You can mark the second block in column mode using ALT and the left mouse button. Then just copy paste it at the end of the first row.
No need/Not possible using regex.
I would solve this via a simple script written in Python or Ruby or something equally quick. This works, for example:
import os
path = os.path.dirname(__file__)
with open(os.path.join(path, 'file1')) as file1:
with open(os.path.join(path, 'file2')) as file2:
lines = zip(file1.readlines(), file2.readlines())
print ''.join([a.rstrip() + b for a, b in lines])
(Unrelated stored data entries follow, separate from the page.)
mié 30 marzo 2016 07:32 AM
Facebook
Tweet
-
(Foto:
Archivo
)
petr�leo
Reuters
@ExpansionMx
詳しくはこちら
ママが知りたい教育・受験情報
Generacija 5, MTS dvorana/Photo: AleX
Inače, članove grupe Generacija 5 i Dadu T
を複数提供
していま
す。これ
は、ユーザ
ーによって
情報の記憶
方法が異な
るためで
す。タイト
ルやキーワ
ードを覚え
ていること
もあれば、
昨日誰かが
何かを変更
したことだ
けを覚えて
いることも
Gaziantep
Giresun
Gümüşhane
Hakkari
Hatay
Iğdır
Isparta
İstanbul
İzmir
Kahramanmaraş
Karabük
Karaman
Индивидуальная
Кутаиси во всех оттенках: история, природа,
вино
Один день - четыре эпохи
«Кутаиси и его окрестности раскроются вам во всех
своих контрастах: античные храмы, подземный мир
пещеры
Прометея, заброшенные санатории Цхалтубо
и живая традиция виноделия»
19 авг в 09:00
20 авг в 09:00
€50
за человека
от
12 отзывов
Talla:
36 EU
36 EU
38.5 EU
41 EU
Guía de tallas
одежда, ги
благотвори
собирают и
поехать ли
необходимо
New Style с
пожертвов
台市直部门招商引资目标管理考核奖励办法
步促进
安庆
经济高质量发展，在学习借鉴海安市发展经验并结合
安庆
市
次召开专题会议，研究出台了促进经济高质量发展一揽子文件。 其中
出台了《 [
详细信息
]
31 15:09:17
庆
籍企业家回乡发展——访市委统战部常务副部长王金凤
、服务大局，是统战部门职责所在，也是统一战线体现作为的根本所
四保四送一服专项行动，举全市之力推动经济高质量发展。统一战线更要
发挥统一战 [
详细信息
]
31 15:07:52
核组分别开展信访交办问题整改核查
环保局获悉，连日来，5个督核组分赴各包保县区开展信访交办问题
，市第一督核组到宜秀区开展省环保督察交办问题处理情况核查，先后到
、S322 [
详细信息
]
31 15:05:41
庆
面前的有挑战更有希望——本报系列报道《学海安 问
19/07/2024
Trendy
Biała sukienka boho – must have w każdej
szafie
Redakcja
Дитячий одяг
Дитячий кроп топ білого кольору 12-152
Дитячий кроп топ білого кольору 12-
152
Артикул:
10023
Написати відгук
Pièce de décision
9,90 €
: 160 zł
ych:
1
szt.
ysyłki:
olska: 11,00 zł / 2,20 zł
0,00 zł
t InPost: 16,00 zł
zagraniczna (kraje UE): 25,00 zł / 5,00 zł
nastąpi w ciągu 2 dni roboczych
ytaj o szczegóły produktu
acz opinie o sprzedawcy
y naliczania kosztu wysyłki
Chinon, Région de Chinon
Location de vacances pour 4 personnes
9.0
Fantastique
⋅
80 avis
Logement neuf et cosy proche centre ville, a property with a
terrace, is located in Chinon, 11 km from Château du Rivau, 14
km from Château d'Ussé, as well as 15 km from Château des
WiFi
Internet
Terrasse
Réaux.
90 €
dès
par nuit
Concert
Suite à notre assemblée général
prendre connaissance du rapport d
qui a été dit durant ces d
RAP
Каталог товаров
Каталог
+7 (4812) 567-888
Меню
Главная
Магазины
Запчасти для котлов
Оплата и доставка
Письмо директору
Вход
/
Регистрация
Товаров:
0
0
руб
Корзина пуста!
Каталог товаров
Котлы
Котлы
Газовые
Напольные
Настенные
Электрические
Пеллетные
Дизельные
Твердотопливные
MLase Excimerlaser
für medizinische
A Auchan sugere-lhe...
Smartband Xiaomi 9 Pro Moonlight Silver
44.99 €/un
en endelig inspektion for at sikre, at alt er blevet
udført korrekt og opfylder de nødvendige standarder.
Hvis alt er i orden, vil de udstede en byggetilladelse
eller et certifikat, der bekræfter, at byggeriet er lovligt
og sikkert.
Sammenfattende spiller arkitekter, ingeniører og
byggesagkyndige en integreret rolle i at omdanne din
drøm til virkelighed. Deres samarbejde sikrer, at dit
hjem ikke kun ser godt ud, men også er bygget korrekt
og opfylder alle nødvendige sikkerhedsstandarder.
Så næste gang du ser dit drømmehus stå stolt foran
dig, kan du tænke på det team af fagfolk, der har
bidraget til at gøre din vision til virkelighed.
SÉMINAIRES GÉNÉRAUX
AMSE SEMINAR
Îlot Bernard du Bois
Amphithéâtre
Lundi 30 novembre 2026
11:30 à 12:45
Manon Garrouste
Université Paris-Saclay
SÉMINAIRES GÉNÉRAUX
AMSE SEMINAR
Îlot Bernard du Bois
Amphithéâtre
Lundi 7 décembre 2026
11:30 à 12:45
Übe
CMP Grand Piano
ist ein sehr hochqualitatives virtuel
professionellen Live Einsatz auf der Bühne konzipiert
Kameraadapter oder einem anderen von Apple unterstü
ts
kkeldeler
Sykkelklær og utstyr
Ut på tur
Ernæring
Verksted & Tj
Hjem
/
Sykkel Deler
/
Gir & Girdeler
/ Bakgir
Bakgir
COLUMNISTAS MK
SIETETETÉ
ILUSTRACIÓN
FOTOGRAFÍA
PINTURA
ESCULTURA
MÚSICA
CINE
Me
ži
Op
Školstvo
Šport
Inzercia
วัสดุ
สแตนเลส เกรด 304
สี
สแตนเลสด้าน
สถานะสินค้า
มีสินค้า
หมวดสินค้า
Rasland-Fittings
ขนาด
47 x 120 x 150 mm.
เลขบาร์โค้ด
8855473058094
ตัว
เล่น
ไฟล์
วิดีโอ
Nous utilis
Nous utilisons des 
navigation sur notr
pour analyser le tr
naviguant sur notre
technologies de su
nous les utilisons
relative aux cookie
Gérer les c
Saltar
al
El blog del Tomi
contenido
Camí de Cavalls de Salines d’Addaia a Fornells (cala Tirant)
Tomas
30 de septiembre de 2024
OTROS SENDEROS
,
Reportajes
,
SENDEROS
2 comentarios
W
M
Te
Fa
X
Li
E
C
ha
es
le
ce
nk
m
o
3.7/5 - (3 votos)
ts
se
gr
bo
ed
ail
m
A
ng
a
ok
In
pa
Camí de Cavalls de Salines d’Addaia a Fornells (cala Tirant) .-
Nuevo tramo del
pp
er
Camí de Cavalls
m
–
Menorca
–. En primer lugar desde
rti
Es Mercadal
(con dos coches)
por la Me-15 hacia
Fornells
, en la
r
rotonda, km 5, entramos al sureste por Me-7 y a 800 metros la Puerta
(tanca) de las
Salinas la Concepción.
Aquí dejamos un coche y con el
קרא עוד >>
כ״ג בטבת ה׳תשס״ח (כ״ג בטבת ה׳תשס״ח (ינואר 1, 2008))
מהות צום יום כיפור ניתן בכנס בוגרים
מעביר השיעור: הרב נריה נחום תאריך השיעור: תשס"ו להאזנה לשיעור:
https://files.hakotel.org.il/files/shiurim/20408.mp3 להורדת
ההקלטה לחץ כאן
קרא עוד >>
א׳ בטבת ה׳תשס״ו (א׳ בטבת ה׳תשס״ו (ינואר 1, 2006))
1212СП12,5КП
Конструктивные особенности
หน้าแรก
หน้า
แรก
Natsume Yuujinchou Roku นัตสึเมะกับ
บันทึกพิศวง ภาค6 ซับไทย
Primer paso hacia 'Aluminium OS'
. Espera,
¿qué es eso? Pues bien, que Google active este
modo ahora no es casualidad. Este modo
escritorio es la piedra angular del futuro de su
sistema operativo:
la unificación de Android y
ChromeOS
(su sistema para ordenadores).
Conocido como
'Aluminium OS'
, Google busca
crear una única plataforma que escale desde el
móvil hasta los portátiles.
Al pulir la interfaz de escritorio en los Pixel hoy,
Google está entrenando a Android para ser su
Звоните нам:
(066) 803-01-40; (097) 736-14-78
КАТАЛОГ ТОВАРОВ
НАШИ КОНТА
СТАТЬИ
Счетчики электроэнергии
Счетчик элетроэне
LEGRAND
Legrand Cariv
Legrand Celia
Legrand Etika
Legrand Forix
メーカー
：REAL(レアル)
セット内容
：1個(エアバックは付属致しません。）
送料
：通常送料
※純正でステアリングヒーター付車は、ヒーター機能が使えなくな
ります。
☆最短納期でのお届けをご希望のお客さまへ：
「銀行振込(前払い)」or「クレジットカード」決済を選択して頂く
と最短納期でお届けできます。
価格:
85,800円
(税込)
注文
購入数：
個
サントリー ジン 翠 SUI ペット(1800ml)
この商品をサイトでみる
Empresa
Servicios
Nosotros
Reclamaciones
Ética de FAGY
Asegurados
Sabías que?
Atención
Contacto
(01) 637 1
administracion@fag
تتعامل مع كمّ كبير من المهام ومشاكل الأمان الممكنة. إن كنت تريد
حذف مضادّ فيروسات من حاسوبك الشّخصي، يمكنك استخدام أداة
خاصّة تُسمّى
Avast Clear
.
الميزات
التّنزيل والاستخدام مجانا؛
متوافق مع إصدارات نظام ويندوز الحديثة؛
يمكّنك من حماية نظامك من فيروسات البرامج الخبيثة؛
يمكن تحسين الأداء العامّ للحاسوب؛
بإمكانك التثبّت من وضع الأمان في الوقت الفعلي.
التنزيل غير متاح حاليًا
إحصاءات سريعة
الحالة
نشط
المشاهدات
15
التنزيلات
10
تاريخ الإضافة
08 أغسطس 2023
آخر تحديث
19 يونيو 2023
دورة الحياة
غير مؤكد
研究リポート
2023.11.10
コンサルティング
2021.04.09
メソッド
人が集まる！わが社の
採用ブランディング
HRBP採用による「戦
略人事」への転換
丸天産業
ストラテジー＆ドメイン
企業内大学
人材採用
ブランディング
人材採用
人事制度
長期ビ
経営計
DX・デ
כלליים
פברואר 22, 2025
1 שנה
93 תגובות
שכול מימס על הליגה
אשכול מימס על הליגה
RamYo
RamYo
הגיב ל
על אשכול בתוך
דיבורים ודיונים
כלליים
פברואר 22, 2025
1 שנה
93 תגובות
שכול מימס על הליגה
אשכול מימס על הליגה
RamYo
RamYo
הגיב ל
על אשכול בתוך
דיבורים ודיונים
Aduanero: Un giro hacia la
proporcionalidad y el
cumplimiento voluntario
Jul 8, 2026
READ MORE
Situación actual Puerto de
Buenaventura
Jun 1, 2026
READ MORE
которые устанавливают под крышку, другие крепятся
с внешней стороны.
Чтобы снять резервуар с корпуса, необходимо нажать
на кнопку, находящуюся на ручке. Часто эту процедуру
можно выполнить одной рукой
Running it gives the correct result:
> python join.py
[c][eu][e]I37ANKCB[/e][u]7ubju2jvioks[u2]_261
[c][eu][e]OIL8ZEPW[/e][u]89j408tah1lz[u2]_262
[c][eu][e]4OOEL75O[/e][u]j673xnd49tq0[u2]_263
[c][eu][e]PPNW5FN4[/e][u]dv73osmh1wzu[u2]_264
[c][eu][e]E2BXCWUO[/e][u]twz3u4yiaeqr[u2]_265
[c][eu][e]SD9UQNT8[/e][u]cuhtg6r71kud[u2]_266
[c][eu][e]E6BK6IGO[/e][u]yts0ktvt9a3r[u2]_267
Customize to suit your needs.